→ **EXERCISE PROMPT**
Please repeat the passage of the six-party talks report below word for word, from "The reclusive fortress" up to and including "towards that goal.".

→ **TEXT**

==================================================

BEIJING, Dec 11 (Reuters) Six-party talks aimed at dismantling North Korea's nuclear weapons will resume on December 18 after more than a year's suspension, China's Foreign Ministry said today.

The fifth round of talks between the Koreas, the United States, Japan, Russia and host China stalled late last year over Pyongyang's objections to US financial penalties. Washington said North Korea was counterfeiting US currency and trafficking drugs.

''The second stage of the fifth round of the six-party talks will start from December 18 in Beijing after consultations among the parties,'' Foreign Ministry spokesman Qin Gang said in a statement on its Web site (www.fmprc.gov.cn) after six weeks of diplomatic haggling over a date.

The fresh diplomatic push comes after North Korea tested a nuclear device on October 9, stirring a wave of international condemnation that brought even its longtime supporter, China, behind UN Security Council sanctions.

The reclusive fortress state agreed on October 29 to rejoin the talks, but it took weeks of discussions to settle on a date.

In September last year, North Korea agreed to ''abandoning all nuclear weapons and existing nuclear programmes'' in return for aid and security guarantees from the United States and other countries.

Japan's Prime Minister Shinzo Abe said on Monday that the forthcoming talks needed to make at least some progress towards that goal.

''We have to move forward at the talks, even if it is only one or two steps, towards the goal of North Korea abandoning its nuclear weapons and its existing nuclear plans. We must induce North Korea to take concrete steps,'' he said in Tokyo after China's announcement of resumption of talks.

The United States' top negotiator in the talks, Assistant Secretary of State Christopher Hill, has also said North Korea must agree to concrete steps towards ending its nuclear weapons development in the fresh talks.

DISTRUST REMAINS But North Korea feels emboldened after its nuclear test, and the chasm of distrust between Pyongyang and Washington may make even symbolic progress difficult, Chinese analysts told Reuters.

==================================================

→ **STORED DATA**

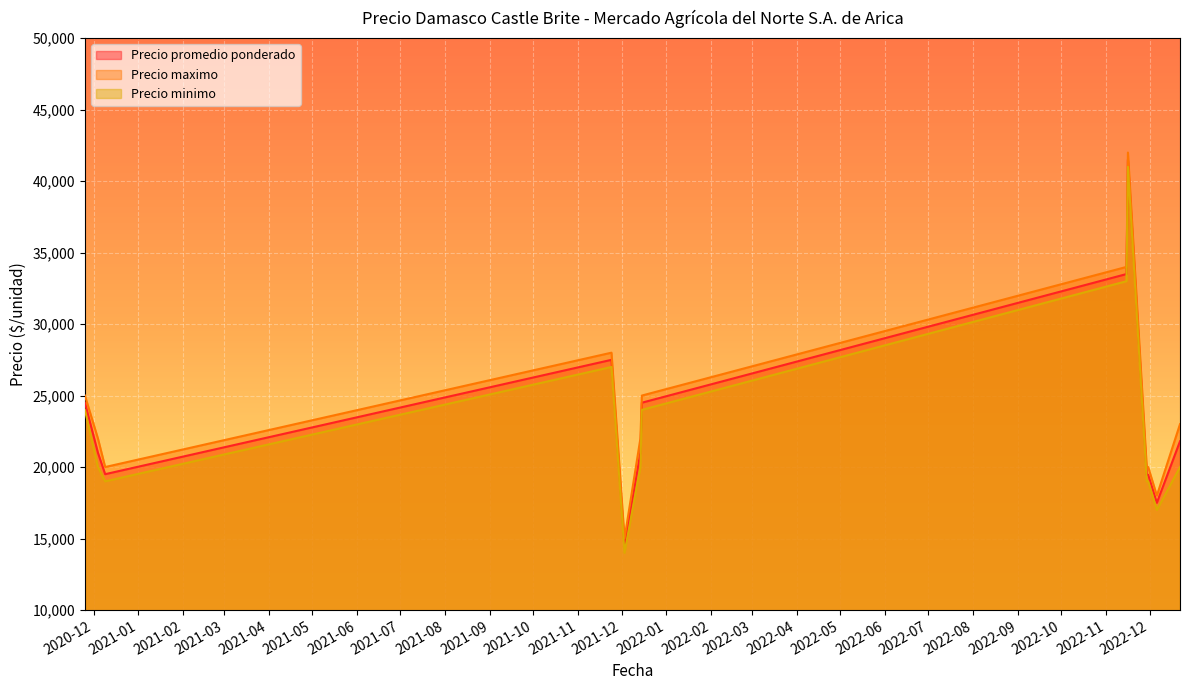

What is the maximum value shown in the chart?

42000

==================================================

→ **TASK SOLUTION**
The reclusive fortress state agreed on October 29 to rejoin the talks, but it took weeks of discussions to settle on a date.

In September last year, North Korea agreed to ''abandoning all nuclear weapons and existing nuclear programmes'' in return for aid and security guarantees from the United States and other countries.

Japan's Prime Minister Shinzo Abe said on Monday that the forthcoming talks needed to make at least some progress towards that goal.